Cette association chrétienne gère notamment au Burkina Faso son programme BRAVO! qui vise à garantir à tous les enfants un certificat de naissance (Birth Registration for All Versus Oblivion), un droit humain fondamental au sens de l’art. 7 de la Convention de l’ONU sur les droits de l’enfant. Sur 125 millions d’enfants qui naissent chaque année, 51 millions, soit plus de 40%, ne sont pas enregistrés à la naissance.
En Afrique subsaharienne, 85 millions d’enfants de moins de cinq ans n’ont pas d’actes de naissance, soit 56% d'entre eux. Or les enfants non enregistrés sont plus facilement exposés à toutes formes d’abus. "Privés d’existence légale, ces enfants n’ont souvent pas accès aux services de base, comme l’éducation et la santé, et leurs petites vies sont plus exposées au trafic d’êtres humains, à l’exploitation sexuelle, au mariage précoce, au travail des mineurs, à l’enrôlement dans les forces armées", décrypte l'organisation.
Au nom de la souveraineté du pays
Les autorités du pays évoquent la nécessité de remettre de l’ordre administratif dans le paysage associatif du pays et de «s’assurer que toutes les entités étrangères opèrent en pleine conformité avec les lois nationales». Mais selon des observateurs étrangers, cette action obéit plutôt à des objectifs politiques autoritaires.
Suite à deux coups d’État successifs, les autorités militaires ont pris les rênes du pays en septembre 2022 et Ibrahim Traoré est devenu le président de ‘transition’ du pays. Annonçant quelques mois plus tard de grandes offensives à venir contre les djihadistes, il a renforcé sa coopération militaire avec la Russie. Il a été reconduit dans sa fonction présidentielle le 25 mai 2024, au terme de nouvelles assises de la transition auxquelles n'ont participé ni les collectifs de la société civile ni les partis d’opposition.

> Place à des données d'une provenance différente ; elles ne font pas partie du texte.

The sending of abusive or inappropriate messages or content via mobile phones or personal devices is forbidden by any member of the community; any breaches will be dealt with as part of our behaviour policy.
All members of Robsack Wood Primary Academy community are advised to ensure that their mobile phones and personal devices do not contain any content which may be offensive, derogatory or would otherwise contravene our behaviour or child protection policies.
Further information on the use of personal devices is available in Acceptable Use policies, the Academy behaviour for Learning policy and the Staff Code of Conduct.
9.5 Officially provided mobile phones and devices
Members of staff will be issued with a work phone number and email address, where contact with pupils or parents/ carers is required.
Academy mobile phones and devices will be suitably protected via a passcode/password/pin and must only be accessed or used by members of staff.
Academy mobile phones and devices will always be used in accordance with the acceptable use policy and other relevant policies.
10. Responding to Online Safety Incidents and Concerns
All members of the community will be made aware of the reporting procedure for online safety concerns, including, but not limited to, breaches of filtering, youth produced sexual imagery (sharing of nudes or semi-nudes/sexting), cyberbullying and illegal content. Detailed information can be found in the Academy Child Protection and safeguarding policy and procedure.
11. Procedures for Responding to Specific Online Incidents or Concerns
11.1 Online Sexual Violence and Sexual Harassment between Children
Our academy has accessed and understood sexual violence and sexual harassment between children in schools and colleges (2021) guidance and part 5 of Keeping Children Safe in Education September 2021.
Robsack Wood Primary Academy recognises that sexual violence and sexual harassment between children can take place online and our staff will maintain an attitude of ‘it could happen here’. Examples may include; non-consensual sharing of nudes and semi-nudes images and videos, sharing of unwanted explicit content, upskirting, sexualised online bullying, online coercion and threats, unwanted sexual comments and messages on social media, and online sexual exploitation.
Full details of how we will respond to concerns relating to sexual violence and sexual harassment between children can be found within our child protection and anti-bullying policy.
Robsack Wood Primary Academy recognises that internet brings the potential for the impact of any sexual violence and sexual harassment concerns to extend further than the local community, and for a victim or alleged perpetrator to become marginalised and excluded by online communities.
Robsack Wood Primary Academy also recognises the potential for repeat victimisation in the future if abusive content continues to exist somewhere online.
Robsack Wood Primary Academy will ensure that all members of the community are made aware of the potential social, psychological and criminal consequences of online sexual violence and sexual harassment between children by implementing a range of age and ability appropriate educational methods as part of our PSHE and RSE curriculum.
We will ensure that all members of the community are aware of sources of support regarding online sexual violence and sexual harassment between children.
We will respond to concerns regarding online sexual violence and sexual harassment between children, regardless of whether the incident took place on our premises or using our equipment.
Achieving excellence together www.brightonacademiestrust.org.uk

Au nom de la souveraineté du pays et de la lutte contre les violences djihadistes qui endeuillent le pays depuis 10 ans, les autorités militaires répriment les voix discordantes. Elles semblent aussi vouloir se débarrasser des témoins étrangers possiblement gênants. Des enlèvements de membres de la société civile et de journalistes ont été signalés, des diplomates accusés d'«activités subversives» ont été expulsés et plusieurs médias étrangers ont été suspendus, comme TV5 Monde.
C'est dans ce contexte qu'il faut lire la radiation ou suspension de cette série d'ONG. (cath.ch/ag/arch/lb)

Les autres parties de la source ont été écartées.